Franklin accused Eberflus of not believing in him and going out of his way to hold him back during their time together, saying the coach would not tell him calls when he was a backup.
A seventh-round pick by the Colts in 2018, Franklin became a full-time starter in 2021.
That was Eberflus’ final season in Indy, and the linebacker started 11 of the 17 games he played in for the Colts. He has started 36 of a possible 37 games over the past two-plus seasons.
“He would go out of his way not to tell me s*** or to keep it from me. It’d be like what type of weird s*** is you on? N**** would get mad if I asked a question. In the [meeting] room. Like me asking intelligent questions was challenging his authority or something like that. When I’m only asking the question that I know your superstar really want to ask, but he —. I’m asking the question for the room.”
Franklin praised former Colts special teams coordinator Bubba Ventrone, now in the same position with the Cleveland Browns, for his honesty at the time.
He also admitted times Eberflus was right about him and their good times
But Franklin emphasized his relationships with current Colts defensive coordinator Gus Bradley and linebackers coach Cato June in contrast to Eberflus. He compared that relationship to Miami Dolphins quarterback Tua Tagovailoa and his former head coach Brian Flores.
That is when Franklin dropped the most damning from what was a scathing review of a former coach.
“It’s funny because me and E got into it, and he pretty much was saying, ‘As a coach, it’s not my job to believe in you,’” Franklin said. “He said that’s a new generation thing.
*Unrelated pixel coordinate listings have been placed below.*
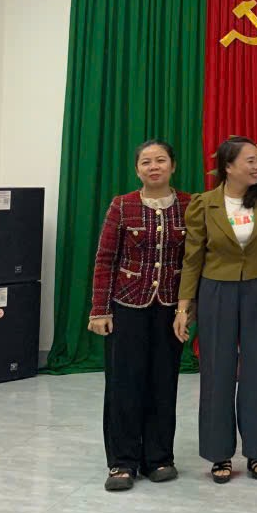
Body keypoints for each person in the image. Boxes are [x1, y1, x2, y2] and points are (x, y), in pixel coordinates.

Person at [175, 136, 257, 484]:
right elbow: (192, 258)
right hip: (216, 291)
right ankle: (219, 453)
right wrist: (184, 306)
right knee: (217, 371)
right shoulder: (204, 204)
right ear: (228, 167)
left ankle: (256, 450)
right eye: (250, 161)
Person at [88, 139, 193, 492]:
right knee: (124, 384)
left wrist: (188, 308)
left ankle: (159, 458)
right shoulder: (122, 206)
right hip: (127, 306)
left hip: (170, 309)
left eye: (161, 160)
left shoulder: (189, 205)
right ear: (137, 170)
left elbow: (194, 260)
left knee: (163, 382)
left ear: (173, 166)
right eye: (146, 162)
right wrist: (100, 310)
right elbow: (105, 259)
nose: (154, 167)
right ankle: (122, 462)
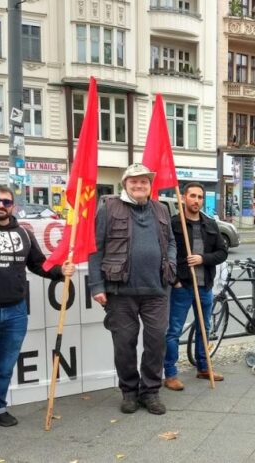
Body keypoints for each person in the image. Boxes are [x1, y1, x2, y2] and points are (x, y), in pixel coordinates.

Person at [0, 185, 74, 439]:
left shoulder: (24, 233)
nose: (0, 205)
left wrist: (60, 272)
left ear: (13, 206)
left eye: (6, 202)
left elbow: (39, 264)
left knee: (4, 366)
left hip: (16, 311)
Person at [89, 163, 177, 415]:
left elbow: (171, 241)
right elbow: (96, 248)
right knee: (124, 343)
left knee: (156, 342)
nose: (139, 185)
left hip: (157, 290)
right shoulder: (108, 208)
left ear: (150, 185)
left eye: (144, 182)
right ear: (124, 184)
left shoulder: (161, 209)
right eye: (134, 181)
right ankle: (129, 391)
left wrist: (170, 262)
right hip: (120, 292)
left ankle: (150, 392)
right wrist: (96, 285)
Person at [164, 182, 228, 391]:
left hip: (204, 286)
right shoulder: (174, 223)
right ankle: (170, 373)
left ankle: (203, 367)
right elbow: (165, 255)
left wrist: (203, 258)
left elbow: (222, 252)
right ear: (184, 198)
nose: (196, 200)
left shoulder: (210, 224)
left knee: (204, 328)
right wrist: (175, 281)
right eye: (192, 196)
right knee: (174, 331)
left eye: (200, 197)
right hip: (182, 286)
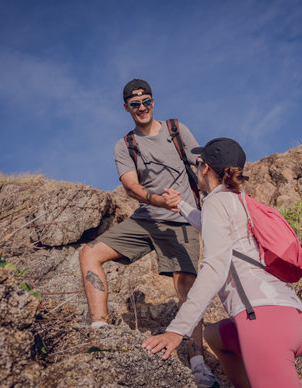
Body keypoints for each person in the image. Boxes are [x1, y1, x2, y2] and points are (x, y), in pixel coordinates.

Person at [78, 79, 219, 388]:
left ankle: (198, 364)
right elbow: (130, 186)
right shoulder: (124, 145)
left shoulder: (175, 129)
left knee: (187, 290)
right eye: (135, 104)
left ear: (153, 102)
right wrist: (156, 200)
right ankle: (100, 333)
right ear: (126, 107)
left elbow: (201, 165)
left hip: (181, 221)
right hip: (146, 218)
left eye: (146, 102)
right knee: (89, 253)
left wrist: (208, 202)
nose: (142, 108)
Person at [142, 138, 302, 388]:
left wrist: (177, 329)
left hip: (263, 322)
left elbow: (214, 268)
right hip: (293, 319)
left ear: (206, 167)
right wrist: (182, 207)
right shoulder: (241, 200)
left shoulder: (216, 202)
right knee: (215, 336)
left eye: (198, 162)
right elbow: (214, 227)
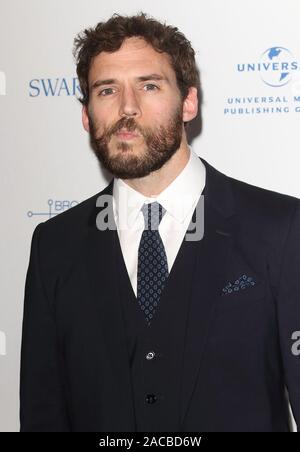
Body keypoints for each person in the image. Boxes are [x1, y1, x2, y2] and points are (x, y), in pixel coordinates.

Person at [20, 12, 300, 432]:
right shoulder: (53, 247)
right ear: (86, 115)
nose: (127, 107)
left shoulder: (281, 229)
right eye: (107, 89)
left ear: (189, 102)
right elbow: (43, 415)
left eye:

But you know how he get. He hate our generation. But he’s pretty much saying … it’s not his job as a coach to believe in you. It’s his job to give you information and try to put you in the best position. But it’s not theoretically his job to believe in you.”
A lot can change in three years.
Many things can and have been said about Eberflus, including from former Bears QB Justin Fields. But Franklin’s sentiments are so far unique.